Parts of the exercise:
• 1. According to the comment thread below, who wrote the piece under discussion?
• 2. Rewrite part of the comment thread below, starting at the words "Same here. I" and ending after "undermines their arguments.", with "head scratcher" replaced by "puzzle".

Same here. I couldn't resist rereading that multiple times. It was a head scratcher. Gives me the impression that the author doesn't understand the details, which further undermines their arguments.
Keep reading:

"Perhaps the communities who've invested in becoming experts in Pytorch and Tensorflow will wrestle them away from their corporate masters and make them generally useful. Certainly, a lot of people will have gained skills in applying statistical techniques."

It's not just about PyTorch, but the whole ecosystem (code, cloud, and data) that these tools depend on to work, and what happens when they get integrated into an economy then disappear.

The author is Cory Doctorow, who has a very good intuition about these kinds of issues. His presentations about open source and the war on general purpose computing are very important and prescient.

(comment deleted)
What kind of bubble is AI hardware as useful/commerical models shrink in requirements.

Study material:
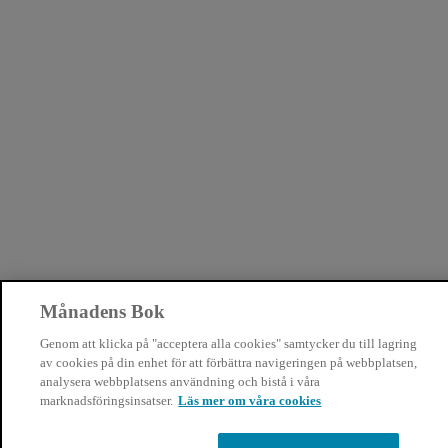
Månadens Bok
Genom att klicka på "acceptera alla cookies" samtycker du till lagring
av cookies på din enhet för att förbättra navigeringen på webbplatsen,
analysera webbplatsens användning och bistå i våra
marknadsföringsinsatser.
Läs mer om våra cookies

Answers to the problems:
• 1. Cory Doctorow.

• 2.
Same here. I couldn't resist rereading that multiple times. It was a puzzle. Gives me the impression that the author doesn't understand the details, which further undermines their arguments.